» **Your instructions**
Reproduce each word in the data below character for character, keeping its original script and spelling.

(Stored records)
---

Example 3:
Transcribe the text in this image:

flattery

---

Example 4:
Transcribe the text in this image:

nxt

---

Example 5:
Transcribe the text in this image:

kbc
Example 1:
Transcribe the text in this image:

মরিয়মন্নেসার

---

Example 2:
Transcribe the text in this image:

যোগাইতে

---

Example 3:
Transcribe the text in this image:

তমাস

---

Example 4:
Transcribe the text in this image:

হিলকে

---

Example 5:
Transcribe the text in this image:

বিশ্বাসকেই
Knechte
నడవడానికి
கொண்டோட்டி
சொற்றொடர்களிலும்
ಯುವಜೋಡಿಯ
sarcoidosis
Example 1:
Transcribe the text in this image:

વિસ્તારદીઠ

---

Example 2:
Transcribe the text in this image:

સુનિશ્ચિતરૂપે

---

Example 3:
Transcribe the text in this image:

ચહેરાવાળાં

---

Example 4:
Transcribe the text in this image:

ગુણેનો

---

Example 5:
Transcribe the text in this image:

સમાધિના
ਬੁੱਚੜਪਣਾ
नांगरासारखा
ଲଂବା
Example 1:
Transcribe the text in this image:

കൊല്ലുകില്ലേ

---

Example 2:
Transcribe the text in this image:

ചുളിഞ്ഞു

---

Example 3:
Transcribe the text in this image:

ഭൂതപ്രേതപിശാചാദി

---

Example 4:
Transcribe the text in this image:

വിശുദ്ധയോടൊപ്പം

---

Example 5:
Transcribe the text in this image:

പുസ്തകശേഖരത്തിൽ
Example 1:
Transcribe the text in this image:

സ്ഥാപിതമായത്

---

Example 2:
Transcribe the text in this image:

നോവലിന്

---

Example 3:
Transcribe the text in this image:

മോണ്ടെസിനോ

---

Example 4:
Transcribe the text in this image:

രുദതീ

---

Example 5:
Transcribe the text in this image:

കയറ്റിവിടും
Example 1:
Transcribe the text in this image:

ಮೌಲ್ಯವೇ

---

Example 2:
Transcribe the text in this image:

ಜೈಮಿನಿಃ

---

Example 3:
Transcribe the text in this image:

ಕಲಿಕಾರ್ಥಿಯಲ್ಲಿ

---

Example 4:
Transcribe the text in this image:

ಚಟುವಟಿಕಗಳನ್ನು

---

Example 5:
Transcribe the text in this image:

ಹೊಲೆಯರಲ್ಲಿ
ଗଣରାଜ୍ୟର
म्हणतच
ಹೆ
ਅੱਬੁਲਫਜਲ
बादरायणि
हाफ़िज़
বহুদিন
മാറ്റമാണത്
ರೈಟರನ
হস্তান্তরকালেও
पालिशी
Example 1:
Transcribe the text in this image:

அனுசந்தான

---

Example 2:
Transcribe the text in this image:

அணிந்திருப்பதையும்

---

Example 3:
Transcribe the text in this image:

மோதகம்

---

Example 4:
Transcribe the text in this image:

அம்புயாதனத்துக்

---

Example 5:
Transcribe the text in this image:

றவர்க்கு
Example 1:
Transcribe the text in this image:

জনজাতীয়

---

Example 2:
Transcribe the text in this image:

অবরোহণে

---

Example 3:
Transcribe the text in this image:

» **Exercise output**
---

Example 3:
Transcribe the text in this image:

flattery

---

Example 4:
Transcribe the text in this image:

nxt

---

Example 5:
Transcribe the text in this image:

kbc
Example 1:
Transcribe the text in this image:

মরিয়মন্নেসার

---

Example 2:
Transcribe the text in this image:

যোগাইতে

---

Example 3:
Transcribe the text in this image:

তমাস

---

Example 4:
Transcribe the text in this image:

হিলকে

---

Example 5:
Transcribe the text in this image:

বিশ্বাসকেই
Knechte
నడవడానికి
கொண்டோட்டி
சொற்றொடர்களிலும்
ಯುವಜೋಡಿಯ
sarcoidosis
Example 1:
Transcribe the text in this image:

વિસ્તારદીઠ

---

Example 2:
Transcribe the text in this image:

સુનિશ્ચિતરૂપે

---

Example 3:
Transcribe the text in this image:

ચહેરાવાળાં

---

Example 4:
Transcribe the text in this image:

ગુણેનો

---

Example 5:
Transcribe the text in this image:

સમાધિના
ਬੁੱਚੜਪਣਾ
नांगरासारखा
ଲଂବା
Example 1:
Transcribe the text in this image:

കൊല്ലുകില്ലേ

---

Example 2:
Transcribe the text in this image:

ചുളിഞ്ഞു

---

Example 3:
Transcribe the text in this image:

ഭൂതപ്രേതപിശാചാദി

---

Example 4:
Transcribe the text in this image:

വിശുദ്ധയോടൊപ്പം

---

Example 5:
Transcribe the text in this image:

പുസ്തകശേഖരത്തിൽ
Example 1:
Transcribe the text in this image:

സ്ഥാപിതമായത്

---

Example 2:
Transcribe the text in this image:

നോവലിന്

---

Example 3:
Transcribe the text in this image:

മോണ്ടെസിനോ

---

Example 4:
Transcribe the text in this image:

രുദതീ

---

Example 5:
Transcribe the text in this image:

കയറ്റിവിടും
Example 1:
Transcribe the text in this image:

ಮೌಲ್ಯವೇ

---

Example 2:
Transcribe the text in this image:

ಜೈಮಿನಿಃ

---

Example 3:
Transcribe the text in this image:

ಕಲಿಕಾರ್ಥಿಯಲ್ಲಿ

---

Example 4:
Transcribe the text in this image:

ಚಟುವಟಿಕಗಳನ್ನು

---

Example 5:
Transcribe the text in this image:

ಹೊಲೆಯರಲ್ಲಿ
ଗଣରାଜ୍ୟର
म्हणतच
ಹೆ
ਅੱਬੁਲਫਜਲ
बादरायणि
हाफ़िज़
বহুদিন
മാറ്റമാണത്
ರೈಟರನ
হস্তান্তরকালেও
पालिशी
Example 1:
Transcribe the text in this image:

அனுசந்தான

---

Example 2:
Transcribe the text in this image:

அணிந்திருப்பதையும்

---

Example 3:
Transcribe the text in this image:

மோதகம்

---

Example 4:
Transcribe the text in this image:

அம்புயாதனத்துக்

---

Example 5:
Transcribe the text in this image:

றவர்க்கு
Example 1:
Transcribe the text in this image:

জনজাতীয়

---

Example 2:
Transcribe the text in this image:

অবরোহণে

---

Example 3:
Transcribe the text in this image:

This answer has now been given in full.